A las cinco de la tarde se encendió la nostalgia, de Alejandro Delmás
El 1 de octubre de 1978 se disputó en el Villamarín un partido homenaje a Vicente Brú, el gran periodista sevillano de El Correo de Andalucía fallecido el 1 de agosto de ese año.
Agradecer al coleccionista Javier Maldonado la imagen del cartel anunciador de este homenaje.
En él se enfrentaron, como ya vimos aquí, una selección nacional de jugadores del Betis y del Sevilla, que vistieron de verdiblanco, y una selección extranjera de jugadores del Sevilla y del Betis, que vistieron de blanco.
Previamente se disputó otro partido entre miembros de la prensa y la radio sevillanas.
Por la prensa se alinearon Juan Teba; Manuel Lorente, José Antonio Blázquez, Esteban Areta, Guillermo Sánchez; Luis Carlos Peris, Luis Del Sol, Manolo Rodríguez; Martín Benito, Fernando Gelán y Rogelio Sosa. En el banquillo Ricardo Ríos, Alejandro Delmás, José Manuel García, Sánchez Traver, Antonio Somoza, Manolo Carmona, Benito Castellanos, Antonio Crespo, Angel Moreno y Angel Doblado.
Por la radio formaron Lorenzo Muñoz; Joaquín Durán, Antonio Valero, José María Fernández, Agustín Rodríguez; Juan Carlos Yáñez, Santos Bedoya, Martínez Campos; Enrique García, Baby Acosta y Pepe Nieto.
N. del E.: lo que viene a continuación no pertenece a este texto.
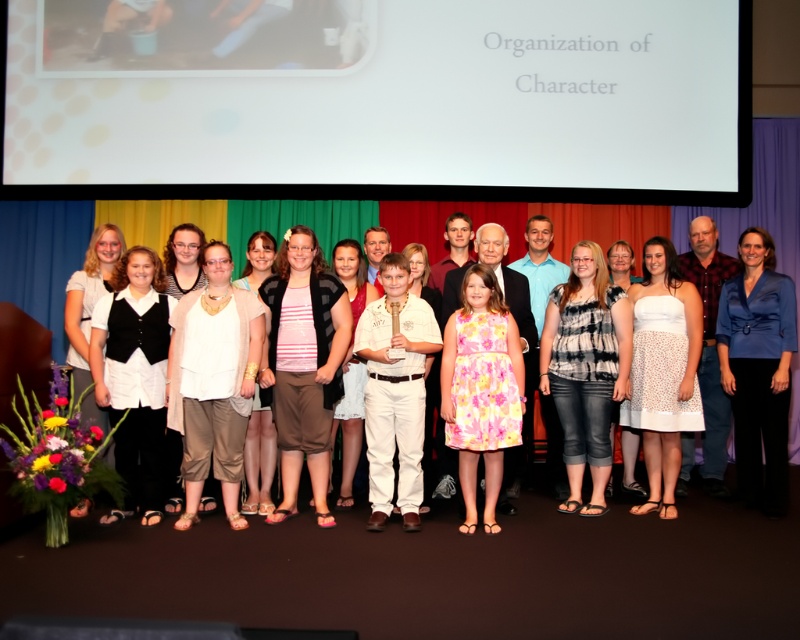
You are a photographer trying to adjust the lighting for a group photo. The scene has a white textured blouse at center and a blue plaid shirt at right. Which object should you focus on first if you want to ensure both are properly lit, considering their size?

The blue plaid shirt at right is larger in size compared to the white textured blouse at center. Therefore, you should focus on lighting the blue plaid shirt at right first to ensure proper exposure, then adjust for the smaller white textured blouse at center.

From the picture: You are a photographer at the event and need to ensure all participants are visible in the photo. You notice two white dresses at the left side of the group. Which dress should you ask the participant in to lower their hem slightly to ensure visibility? The dresses are the white textured dress at left and the white matte dress at left.

The white textured dress at left is shorter than the white matte dress at left, so you should ask the participant in the white textured dress at left to lower their hem to ensure visibility.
En el banquillo Tonás Furest, José Antonio Sánchez Araujo, Tribuna junior, Manolo Lara, Isidro Gómez y Angel Dorado.
El equipo de la prensa, con los colores del Real Betis Balompié, se impuso por 6-3 al conjunto de la radiotelevisión, que vistió los colores sevillistas.
Como vemos el conjunto de la prensa fue reforzado por 3 ex jugadores béticos, Esreban Areta, Luis Del Sol y Rogelio Sosa, mientras que tres ex jugadores sevillistas reforzaban al de la radiotelevisión: Antonio Valero, Santos Bedoya y Baby Acosta.
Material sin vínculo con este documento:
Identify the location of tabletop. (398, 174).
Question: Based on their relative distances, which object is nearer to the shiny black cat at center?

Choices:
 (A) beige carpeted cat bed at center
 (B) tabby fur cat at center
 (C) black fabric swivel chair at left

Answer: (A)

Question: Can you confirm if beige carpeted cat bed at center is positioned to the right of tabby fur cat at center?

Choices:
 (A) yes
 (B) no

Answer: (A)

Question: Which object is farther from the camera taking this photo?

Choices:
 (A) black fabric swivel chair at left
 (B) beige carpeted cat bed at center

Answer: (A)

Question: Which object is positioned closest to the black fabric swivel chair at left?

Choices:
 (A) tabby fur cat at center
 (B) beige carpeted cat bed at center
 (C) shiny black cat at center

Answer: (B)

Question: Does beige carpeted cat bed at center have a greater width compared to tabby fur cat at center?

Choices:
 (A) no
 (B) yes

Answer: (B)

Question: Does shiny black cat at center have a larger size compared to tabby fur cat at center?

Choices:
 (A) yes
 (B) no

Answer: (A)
A estos seis jugadores, y a un bonito ejercicio de nostalgia futbolística, dedicó el periodista Alejandro Delmás este artículo en las páginas de ABC del 3 de octubre de 1978.
Seis peloteros de fábula, seis nombres, seis hombres. En unos minutos todo fue de otro tiempo, y el estadio se vistió de gala para recibir a quién más lo pudo alegrar cuando Heliópolis no era anciano aún, cuando .u cal era más blanca. En aquellos días, en los viejos días, todo era distinto. Villamarín era Heliópolis…
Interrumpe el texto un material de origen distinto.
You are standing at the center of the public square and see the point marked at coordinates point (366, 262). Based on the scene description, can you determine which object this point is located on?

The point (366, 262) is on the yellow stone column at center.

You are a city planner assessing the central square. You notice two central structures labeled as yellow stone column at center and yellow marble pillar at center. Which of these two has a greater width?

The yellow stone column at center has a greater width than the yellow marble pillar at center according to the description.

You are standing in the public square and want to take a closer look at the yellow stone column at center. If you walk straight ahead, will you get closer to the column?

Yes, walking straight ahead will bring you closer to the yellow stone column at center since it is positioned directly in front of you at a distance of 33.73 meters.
Baby Acosta finta. Y es su quiebro, su figura, una danza ritual sobre el pasto de Heliópolis. En dos cambios de ritmo y una arrancada escondiendo la bola blanca, “Corrés vos mucho, pibe”, Bernardo Acosta repasa hojas de calendario y se acuerda del Lanús y del “nueve” del Sevilla, y se acuerda de los goles, porque los buscó, los deseó, y olfatea dentro del área la presa de las redes. Y se acuerda de aquello que hacía, ¿cómo, cómo es?, escondiéndola aquí y sacándotela por al lado que no esperas ni en sueños. A Baby le canta la bola cuando la lleva embebida en la muleta del empeine.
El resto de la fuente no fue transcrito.